Elle pourrait parfois y aller en disant à son mari qu’elle partait en déplacement professionnel.
Elle ne toucha pas non plus à l’argent du compte.
La vie suivait son cours.
Macha travaillait au bureau, Denis organisait des événements.
L’argent sur le compte augmentait.
Mais quelque chose avait changé entre eux.
Macha ne se disputait plus avec son mari sur les dépenses.
Elle ne le persuadait plus d’économiser.
Elle accumulait simplement sa part en silence.
« Tu as changé », remarqua un jour Denis.
« Tu es devenue froide et distante. »
« J’ai juste grandi », répondit Macha.
Six mois passèrent.
Denis accepta de moins en moins de commandes.
Il disparaissait constamment chez ses amis.
Un soir, Macha proposa une conversation sérieuse.
« Nous devons décider où nous allons », dit-elle en posant les tasses de thé.

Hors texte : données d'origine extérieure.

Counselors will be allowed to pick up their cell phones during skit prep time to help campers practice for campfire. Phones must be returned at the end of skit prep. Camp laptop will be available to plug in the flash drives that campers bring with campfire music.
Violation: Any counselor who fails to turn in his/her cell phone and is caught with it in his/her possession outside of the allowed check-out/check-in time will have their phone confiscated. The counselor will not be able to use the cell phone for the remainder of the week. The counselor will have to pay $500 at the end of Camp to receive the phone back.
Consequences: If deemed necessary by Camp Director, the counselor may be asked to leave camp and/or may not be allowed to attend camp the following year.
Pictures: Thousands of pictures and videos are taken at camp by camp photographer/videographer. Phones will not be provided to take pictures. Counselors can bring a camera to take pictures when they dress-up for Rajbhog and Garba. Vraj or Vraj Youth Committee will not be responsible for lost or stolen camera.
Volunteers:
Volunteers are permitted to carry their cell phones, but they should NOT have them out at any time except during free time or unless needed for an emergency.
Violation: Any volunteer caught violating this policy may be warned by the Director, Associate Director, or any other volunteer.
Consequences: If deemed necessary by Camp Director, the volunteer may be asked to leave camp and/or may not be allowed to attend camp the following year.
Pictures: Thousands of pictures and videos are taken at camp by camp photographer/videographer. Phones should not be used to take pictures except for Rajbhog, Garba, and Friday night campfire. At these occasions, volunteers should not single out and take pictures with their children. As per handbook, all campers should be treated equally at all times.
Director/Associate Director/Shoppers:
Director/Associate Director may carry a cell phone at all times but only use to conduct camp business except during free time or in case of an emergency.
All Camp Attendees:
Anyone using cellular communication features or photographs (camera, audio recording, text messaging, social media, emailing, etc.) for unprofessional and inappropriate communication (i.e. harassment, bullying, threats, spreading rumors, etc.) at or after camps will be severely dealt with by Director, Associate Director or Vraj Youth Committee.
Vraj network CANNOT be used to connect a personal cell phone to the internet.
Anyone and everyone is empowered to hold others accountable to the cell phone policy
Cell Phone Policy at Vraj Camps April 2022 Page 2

« Veux-tu une famille ? Des enfants ? Une maison ? Quels sont nos objectifs ? »
Denis rit.
« Masha, que t’arrive-t-il ? Des objectifs ? On vit juste ! »

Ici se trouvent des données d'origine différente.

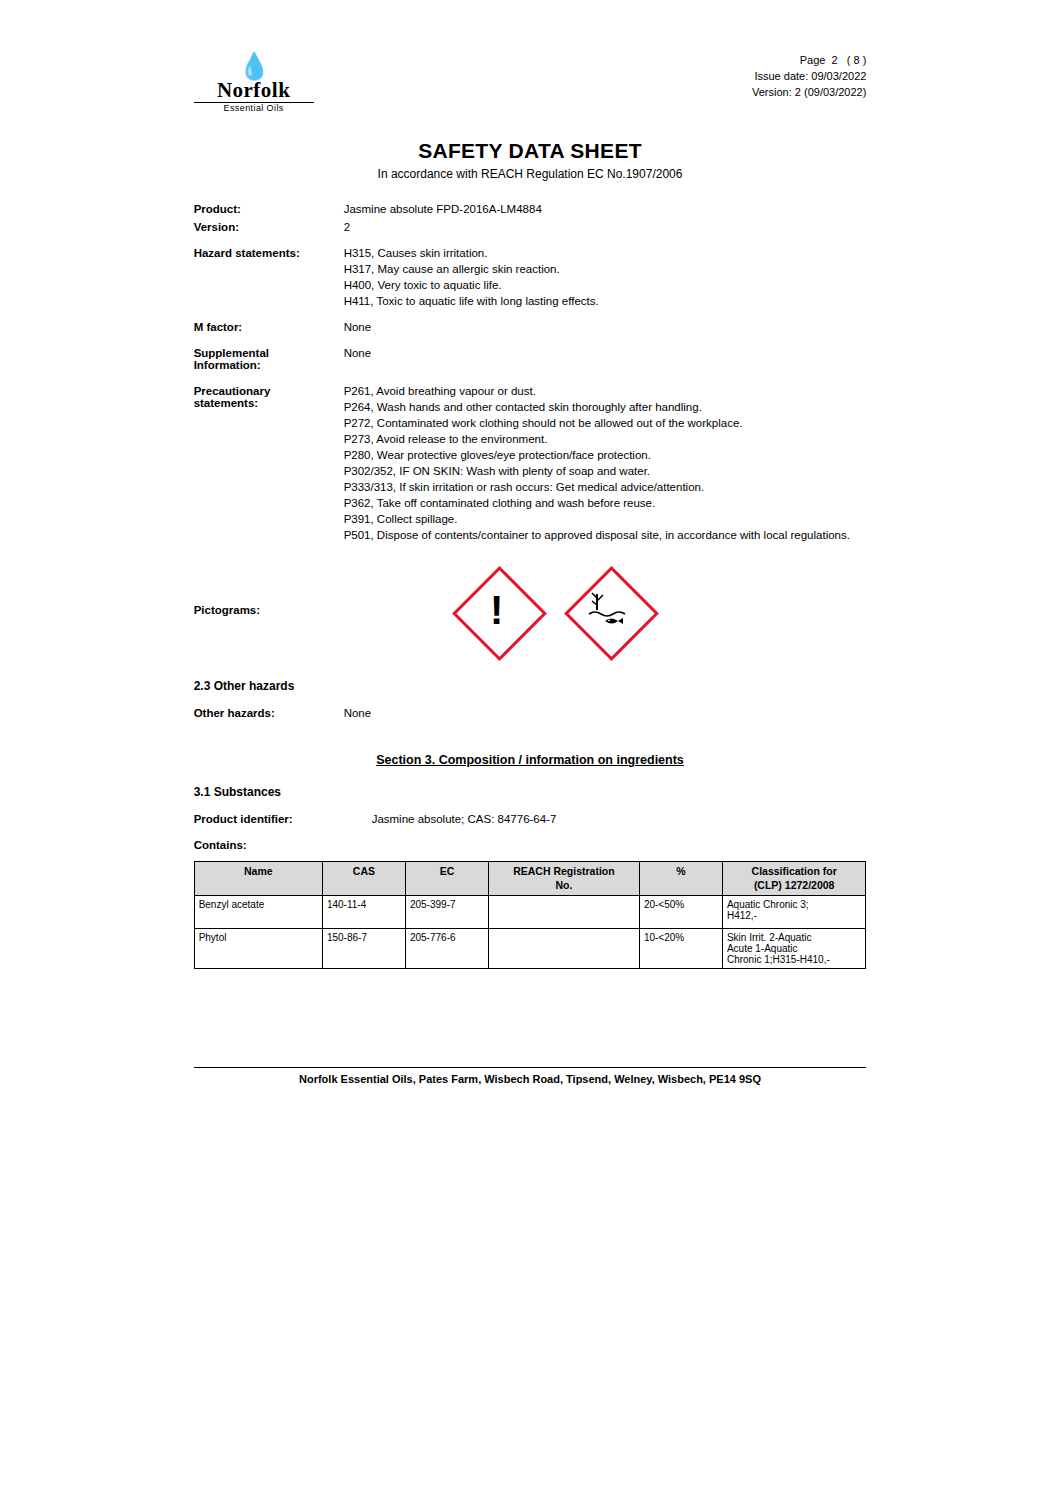💧
Norfolk
Essential Oils
Page 2 ( 8 )
Issue date: 09/03/2022
Version: 2 (09/03/2022)
SAFETY DATA SHEET
In accordance with REACH Regulation EC No.1907/2006
Product:
Jasmine absolute FPD-2016A-LM4884
Version:
2
Hazard statements:
H315, Causes skin irritation.
H317, May cause an allergic skin reaction.
H400, Very toxic to aquatic life.
H411, Toxic to aquatic life with long lasting effects.
M factor:
None
Supplemental
Information:
None
Precautionary
statements:
P261, Avoid breathing vapour or dust.
P264, Wash hands and other contacted skin thoroughly after handling.
P272, Contaminated work clothing should not be allowed out of the workplace.
P273, Avoid release to the environment.
P280, Wear protective gloves/eye protection/face protection.
P302/352, IF ON SKIN: Wash with plenty of soap and water.
P333/313, If skin irritation or rash occurs: Get medical advice/attention.
P362, Take off contaminated clothing and wash before reuse.
P391, Collect spillage.
P501, Dispose of contents/container to approved disposal site, in accordance with local regulations.
Pictograms:
!
2.3 Other hazards
Other hazards:
None
Section 3. Composition / information on ingredients
3.1 Substances
Product identifier:
Jasmine absolute; CAS: 84776-64-7
Contains:
| Name | CAS | EC | REACH Registration No. | % | Classification for (CLP) 1272/2008 |
| --- | --- | --- | --- | --- | --- |
| Benzyl acetate | 140-11-4 | 205-399-7 | | 20-<50% | Aquatic Chronic 3; H412,- |
| Phytol | 150-86-7 | 205-776-6 | | 10-<20% | Skin Irrit. 2-Aquatic Acute 1-Aquatic Chronic 1;H315-H410,- |
Norfolk Essential Oils, Pates Farm, Wisbech Road, Tipsend, Welney, Wisbech, PE14 9SQ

« Je veux plus », dit fermement Macha.
« D’accord », devint soudain sérieux son mari.
« J’ai un plan ! Tu prends l’hypothèque.
Avec ton travail stable, tu seras sûr d’être acceptée.
Je m’occupe des rénovations, je supervise le processus. »
« Donc je paie, et tu diriges ? » Macha le regarda avec défi.
« Oui », Denis ne voyait rien d’étrange.
« Chacun son rôle.
Tu comprends, mon travail est instable. »
À ce moment-là, Macha comprit définitivement qu’elle avait eu raison de ne pas parler de l’héritage.
Denis ne la voyait que comme une source de revenu, pas comme une partenaire.
Deux semaines plus tard, Macha fit ses valises et proposa de vivre séparément.
« On a besoin d’une pause », dit-elle calmement.
Denis fut choqué.
Il cria, l’accusa, puis promit de changer.
Mais finalement il partit chez un ami.
Il était sûr que sa « femme reviendrait à la raison » et l’appellerait.
Macha ne rappela pas.
À la place, elle démissionna et déménagea à Saint-Pétersbourg.
Elle décida de s’occuper personnellement de la gestion de l’atelier.
À sa grande surprise, elle se prit complètement au travail du bois.
Les artisans de son oncle lui apprirent les bases, et sa formation d’architecte l’aidait à créer des esquisses originales.
Denis appelait et envoyait des messages.
D’abord il suppliait qu’elle revienne, puis menaçait, puis proposait de « recommencer à zéro ».
Macha déclinait poliment.
L’information sur l’héritage finit par fuiter.
Des amis communs révélèrent la vérité à Denis.
L’homme envoya un message furieux :
« Tu as tout caché exprès ! Tu m’as trahi ! On aurait pu vivre luxueusement avec ton argent ! »
Macha sourit doucement et bloqua son numéro.
Elle était désormais absolument sûre — sa décision de cacher l’héritage avait été la bonne.
Un an passa.
Macha était assise dans son atelier, examinant de nouveaux croquis de chaises.
La vue par la fenêtre donnait sur la rivière.
Sa vie avait complètement changé.
Maintenant elle avait sa propre équipe.
Des gens qui appréciaient vraiment le professionnalisme et le travail acharné.
Macha ne regrettait rien.
L’héritage l’avait aidée à voir le vrai visage de son mari.
Et lui avait donné la possibilité de commencer une nouvelle vie.
Une vie où elle pouvait être elle-même, sans se plier aux désirs des autres.
Le téléphone sonna.
Sur l’écran apparut le nom du designer principal avec qui l’atelier avait commencé à collaborer.
Macha sourit.
Beaucoup de travail et de projets l’attendaient.
Et aucun désir de revenir en arrière.